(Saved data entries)
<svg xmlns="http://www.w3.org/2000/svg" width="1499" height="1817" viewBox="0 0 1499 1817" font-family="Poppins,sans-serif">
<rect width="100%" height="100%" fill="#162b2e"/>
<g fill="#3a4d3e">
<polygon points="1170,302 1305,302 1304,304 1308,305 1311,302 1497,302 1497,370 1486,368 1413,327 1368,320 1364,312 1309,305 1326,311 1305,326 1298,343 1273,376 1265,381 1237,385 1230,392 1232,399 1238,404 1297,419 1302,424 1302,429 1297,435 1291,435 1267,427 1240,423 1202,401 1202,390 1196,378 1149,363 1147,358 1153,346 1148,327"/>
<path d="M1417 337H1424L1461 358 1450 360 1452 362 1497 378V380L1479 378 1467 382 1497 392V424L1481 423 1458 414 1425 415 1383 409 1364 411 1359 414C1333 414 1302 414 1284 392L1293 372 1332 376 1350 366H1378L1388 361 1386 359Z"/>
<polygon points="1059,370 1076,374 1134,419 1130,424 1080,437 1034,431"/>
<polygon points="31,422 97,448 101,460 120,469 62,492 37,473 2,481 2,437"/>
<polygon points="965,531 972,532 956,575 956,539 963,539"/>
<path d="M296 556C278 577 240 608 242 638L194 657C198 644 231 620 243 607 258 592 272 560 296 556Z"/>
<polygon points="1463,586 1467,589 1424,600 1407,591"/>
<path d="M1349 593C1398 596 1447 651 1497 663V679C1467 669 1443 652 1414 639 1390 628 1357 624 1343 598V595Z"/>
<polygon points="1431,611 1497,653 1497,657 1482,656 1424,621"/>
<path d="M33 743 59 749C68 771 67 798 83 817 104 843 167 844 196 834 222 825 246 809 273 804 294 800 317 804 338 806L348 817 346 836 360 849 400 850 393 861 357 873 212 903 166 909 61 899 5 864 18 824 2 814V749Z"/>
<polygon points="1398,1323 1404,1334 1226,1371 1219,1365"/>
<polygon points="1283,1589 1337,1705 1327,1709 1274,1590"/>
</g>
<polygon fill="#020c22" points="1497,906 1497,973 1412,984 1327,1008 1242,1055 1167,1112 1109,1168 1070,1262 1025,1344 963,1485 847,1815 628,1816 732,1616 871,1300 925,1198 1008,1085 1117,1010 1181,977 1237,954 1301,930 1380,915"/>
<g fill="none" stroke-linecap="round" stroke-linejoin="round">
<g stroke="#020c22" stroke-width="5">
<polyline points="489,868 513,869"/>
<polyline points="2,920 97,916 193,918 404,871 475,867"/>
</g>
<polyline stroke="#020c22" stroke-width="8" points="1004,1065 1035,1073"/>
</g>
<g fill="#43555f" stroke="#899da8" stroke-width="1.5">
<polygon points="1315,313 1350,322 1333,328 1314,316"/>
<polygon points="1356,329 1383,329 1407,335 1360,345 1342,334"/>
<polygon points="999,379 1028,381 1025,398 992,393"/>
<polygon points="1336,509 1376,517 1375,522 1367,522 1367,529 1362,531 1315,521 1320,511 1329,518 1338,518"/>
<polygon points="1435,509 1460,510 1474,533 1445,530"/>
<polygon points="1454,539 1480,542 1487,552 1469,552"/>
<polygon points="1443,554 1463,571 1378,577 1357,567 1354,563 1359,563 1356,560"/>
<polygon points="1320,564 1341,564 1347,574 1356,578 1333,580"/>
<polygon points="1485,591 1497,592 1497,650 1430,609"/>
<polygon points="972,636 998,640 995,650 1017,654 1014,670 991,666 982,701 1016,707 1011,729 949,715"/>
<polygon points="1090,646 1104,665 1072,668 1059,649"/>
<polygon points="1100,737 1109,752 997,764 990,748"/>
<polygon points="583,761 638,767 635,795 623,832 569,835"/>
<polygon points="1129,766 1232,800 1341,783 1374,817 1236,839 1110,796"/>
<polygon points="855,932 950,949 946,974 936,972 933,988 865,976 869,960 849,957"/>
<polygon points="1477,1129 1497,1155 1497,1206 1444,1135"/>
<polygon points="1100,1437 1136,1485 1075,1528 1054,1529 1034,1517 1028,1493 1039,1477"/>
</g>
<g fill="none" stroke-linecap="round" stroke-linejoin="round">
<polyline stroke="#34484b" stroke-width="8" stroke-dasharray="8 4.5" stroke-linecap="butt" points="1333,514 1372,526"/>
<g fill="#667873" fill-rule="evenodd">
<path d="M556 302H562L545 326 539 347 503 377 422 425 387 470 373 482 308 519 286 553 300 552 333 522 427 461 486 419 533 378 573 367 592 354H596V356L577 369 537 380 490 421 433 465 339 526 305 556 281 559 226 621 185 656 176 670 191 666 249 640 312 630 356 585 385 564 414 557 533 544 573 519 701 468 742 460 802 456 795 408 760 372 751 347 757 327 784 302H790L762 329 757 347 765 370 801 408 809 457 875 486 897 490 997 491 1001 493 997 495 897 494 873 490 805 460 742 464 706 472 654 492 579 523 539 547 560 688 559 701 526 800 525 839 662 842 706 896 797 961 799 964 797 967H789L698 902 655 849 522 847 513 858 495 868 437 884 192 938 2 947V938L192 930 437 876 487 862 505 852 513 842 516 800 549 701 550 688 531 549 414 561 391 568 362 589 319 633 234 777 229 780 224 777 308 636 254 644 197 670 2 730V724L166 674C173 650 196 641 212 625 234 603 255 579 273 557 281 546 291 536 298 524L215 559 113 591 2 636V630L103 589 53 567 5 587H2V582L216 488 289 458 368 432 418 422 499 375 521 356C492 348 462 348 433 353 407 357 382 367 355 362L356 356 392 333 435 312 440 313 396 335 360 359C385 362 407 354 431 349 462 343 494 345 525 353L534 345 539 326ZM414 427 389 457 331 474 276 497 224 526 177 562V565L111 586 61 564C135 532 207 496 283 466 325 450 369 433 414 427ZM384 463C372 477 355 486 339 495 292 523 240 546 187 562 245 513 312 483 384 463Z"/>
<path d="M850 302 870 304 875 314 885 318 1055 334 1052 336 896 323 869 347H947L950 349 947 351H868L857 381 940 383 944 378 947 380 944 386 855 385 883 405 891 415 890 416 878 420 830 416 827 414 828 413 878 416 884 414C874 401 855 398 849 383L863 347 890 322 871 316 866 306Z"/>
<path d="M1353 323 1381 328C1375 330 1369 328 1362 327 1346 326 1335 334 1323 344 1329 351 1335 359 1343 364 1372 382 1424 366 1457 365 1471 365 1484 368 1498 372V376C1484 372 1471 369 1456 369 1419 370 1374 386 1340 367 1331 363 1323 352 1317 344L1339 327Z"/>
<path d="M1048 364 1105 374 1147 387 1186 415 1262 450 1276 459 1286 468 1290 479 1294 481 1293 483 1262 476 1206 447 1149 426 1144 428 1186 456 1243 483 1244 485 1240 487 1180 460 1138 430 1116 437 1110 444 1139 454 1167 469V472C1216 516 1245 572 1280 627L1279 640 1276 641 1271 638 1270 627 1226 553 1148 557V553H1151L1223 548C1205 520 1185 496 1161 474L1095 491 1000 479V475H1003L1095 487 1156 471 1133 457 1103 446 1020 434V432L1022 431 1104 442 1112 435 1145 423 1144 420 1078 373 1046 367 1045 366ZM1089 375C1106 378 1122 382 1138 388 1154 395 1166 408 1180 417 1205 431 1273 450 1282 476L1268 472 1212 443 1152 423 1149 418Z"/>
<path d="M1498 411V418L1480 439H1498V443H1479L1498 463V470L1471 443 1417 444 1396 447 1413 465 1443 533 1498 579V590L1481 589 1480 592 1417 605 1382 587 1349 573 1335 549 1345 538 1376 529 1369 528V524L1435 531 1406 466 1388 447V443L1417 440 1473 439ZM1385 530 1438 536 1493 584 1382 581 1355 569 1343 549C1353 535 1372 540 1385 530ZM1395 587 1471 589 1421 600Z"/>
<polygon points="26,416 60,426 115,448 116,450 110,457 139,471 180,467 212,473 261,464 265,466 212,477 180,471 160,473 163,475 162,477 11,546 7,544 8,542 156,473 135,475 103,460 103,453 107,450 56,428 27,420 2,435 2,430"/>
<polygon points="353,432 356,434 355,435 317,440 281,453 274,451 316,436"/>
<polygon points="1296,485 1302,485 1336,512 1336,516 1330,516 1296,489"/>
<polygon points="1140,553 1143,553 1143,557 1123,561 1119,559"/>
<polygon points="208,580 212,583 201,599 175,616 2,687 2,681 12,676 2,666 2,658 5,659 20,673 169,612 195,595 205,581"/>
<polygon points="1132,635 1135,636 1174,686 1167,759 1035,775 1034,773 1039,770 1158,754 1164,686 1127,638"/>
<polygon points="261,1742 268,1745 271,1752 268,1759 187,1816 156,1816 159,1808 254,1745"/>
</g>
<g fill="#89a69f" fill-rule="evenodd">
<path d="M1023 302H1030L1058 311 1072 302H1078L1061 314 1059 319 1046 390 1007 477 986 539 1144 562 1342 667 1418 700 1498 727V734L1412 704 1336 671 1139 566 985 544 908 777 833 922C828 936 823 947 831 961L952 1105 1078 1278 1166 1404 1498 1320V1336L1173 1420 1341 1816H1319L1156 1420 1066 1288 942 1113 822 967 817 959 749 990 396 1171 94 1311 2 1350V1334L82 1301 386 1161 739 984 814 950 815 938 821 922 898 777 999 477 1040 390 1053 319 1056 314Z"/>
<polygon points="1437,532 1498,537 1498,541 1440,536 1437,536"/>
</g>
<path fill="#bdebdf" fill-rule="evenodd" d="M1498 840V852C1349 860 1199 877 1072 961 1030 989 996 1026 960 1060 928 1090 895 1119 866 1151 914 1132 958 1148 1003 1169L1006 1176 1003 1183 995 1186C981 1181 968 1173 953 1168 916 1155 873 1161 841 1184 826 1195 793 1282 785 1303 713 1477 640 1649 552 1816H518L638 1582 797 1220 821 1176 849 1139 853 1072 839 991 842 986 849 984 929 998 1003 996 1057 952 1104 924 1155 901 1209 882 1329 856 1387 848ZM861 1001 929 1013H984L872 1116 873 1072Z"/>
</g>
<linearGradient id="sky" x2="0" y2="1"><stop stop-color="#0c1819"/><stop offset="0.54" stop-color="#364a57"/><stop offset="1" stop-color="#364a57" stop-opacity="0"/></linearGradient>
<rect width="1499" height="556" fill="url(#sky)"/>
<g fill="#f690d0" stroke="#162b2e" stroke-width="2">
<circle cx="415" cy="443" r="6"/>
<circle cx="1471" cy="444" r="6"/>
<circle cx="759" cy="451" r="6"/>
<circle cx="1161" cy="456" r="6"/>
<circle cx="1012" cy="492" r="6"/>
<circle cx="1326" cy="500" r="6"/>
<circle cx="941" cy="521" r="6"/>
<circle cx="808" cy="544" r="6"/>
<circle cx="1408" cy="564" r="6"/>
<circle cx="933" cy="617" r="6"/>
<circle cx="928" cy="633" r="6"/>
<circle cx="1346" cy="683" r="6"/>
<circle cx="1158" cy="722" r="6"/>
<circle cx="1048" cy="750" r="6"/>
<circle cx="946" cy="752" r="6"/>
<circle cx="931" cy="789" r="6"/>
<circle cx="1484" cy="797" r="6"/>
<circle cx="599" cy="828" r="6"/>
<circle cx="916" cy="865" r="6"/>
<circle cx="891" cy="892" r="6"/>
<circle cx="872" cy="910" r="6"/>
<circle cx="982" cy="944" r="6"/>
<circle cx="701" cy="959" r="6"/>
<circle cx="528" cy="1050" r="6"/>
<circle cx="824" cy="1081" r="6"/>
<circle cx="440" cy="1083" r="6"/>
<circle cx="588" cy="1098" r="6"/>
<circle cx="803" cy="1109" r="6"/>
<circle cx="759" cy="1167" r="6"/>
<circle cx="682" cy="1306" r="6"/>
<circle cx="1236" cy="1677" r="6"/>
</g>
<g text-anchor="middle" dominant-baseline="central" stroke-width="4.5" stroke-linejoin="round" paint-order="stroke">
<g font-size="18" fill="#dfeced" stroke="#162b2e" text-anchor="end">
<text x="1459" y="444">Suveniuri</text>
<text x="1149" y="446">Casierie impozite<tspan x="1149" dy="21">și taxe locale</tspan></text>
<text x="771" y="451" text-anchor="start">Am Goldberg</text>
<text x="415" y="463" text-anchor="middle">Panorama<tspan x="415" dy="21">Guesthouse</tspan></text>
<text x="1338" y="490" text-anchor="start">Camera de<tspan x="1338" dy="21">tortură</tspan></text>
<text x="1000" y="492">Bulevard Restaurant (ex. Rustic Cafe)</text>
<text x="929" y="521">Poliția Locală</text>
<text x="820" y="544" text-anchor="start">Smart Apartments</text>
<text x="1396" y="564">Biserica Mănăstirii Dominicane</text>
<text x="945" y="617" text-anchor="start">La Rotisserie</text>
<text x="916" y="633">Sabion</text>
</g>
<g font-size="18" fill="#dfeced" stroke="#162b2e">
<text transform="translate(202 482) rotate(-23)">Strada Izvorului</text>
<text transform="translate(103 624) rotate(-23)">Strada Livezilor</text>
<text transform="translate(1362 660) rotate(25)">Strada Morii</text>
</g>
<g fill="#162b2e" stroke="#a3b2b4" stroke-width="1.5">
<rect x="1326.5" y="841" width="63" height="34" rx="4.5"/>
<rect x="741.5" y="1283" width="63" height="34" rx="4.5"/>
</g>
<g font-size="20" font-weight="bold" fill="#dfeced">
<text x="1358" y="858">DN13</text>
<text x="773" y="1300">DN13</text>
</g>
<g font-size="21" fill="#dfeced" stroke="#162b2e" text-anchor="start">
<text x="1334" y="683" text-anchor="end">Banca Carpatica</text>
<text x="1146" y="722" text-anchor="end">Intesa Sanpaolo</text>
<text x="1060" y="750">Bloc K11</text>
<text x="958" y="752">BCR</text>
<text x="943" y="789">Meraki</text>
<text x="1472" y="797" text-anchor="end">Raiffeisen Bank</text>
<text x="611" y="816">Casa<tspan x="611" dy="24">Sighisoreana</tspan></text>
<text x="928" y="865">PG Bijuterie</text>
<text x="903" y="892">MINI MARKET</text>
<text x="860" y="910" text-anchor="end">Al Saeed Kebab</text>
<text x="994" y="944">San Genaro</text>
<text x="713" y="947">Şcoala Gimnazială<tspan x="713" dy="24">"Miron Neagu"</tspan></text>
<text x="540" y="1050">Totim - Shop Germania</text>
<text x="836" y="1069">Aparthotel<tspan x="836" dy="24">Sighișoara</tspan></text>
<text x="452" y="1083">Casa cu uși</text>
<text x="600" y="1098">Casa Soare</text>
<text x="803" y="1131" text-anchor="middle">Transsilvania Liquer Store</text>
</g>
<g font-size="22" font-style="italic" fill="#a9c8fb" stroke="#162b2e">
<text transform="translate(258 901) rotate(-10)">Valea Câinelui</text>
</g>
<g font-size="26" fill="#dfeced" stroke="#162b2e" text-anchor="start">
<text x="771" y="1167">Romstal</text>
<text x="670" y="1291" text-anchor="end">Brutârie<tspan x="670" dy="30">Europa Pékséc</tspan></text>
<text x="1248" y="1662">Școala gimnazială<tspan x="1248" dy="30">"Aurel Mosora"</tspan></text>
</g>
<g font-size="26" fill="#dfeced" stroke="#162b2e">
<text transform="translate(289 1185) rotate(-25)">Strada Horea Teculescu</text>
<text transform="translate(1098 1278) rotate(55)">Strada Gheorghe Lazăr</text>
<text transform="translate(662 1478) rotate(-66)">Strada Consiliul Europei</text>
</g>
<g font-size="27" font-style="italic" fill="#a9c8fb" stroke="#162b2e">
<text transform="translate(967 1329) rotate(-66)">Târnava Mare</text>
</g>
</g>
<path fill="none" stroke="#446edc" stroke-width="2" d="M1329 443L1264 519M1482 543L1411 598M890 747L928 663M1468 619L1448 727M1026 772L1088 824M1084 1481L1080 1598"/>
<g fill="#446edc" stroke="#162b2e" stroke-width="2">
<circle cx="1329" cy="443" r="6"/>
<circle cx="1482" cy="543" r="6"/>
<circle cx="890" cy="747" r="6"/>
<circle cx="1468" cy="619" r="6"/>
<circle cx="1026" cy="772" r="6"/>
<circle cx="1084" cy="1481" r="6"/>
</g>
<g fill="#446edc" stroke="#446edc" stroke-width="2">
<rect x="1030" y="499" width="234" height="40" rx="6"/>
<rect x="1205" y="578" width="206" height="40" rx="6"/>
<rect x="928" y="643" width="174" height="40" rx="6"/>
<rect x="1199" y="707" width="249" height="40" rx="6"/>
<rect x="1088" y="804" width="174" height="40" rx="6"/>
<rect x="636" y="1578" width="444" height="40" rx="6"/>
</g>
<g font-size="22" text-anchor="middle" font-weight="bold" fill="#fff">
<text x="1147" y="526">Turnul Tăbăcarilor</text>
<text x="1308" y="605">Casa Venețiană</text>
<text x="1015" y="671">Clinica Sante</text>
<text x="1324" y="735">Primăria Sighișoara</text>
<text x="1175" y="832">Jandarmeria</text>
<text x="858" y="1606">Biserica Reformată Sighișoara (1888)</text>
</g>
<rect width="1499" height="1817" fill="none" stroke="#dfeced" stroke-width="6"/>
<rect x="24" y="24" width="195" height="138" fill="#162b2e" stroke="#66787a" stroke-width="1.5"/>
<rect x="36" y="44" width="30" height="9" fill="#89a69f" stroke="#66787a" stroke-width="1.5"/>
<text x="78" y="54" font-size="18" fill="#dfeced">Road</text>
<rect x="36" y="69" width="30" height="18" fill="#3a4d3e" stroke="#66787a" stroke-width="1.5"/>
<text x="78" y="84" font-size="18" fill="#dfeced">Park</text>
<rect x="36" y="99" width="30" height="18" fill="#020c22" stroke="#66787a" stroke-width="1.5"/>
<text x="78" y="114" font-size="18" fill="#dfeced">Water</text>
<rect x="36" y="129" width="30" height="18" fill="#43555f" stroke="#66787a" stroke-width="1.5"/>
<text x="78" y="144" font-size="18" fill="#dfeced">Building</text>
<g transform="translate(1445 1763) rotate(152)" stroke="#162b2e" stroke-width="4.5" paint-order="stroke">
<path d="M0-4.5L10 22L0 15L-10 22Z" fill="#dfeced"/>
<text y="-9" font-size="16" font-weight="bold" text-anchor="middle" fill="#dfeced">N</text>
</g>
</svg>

▶ _Work task_: Copy all lines from the data above that contain the word "weight".

▶ _Written response_:
<g font-size="20" font-weight="bold" fill="#dfeced">
<g font-size="22" text-anchor="middle" font-weight="bold" fill="#fff">
<text y="-9" font-size="16" font-weight="bold" text-anchor="middle" fill="#dfeced">N</text>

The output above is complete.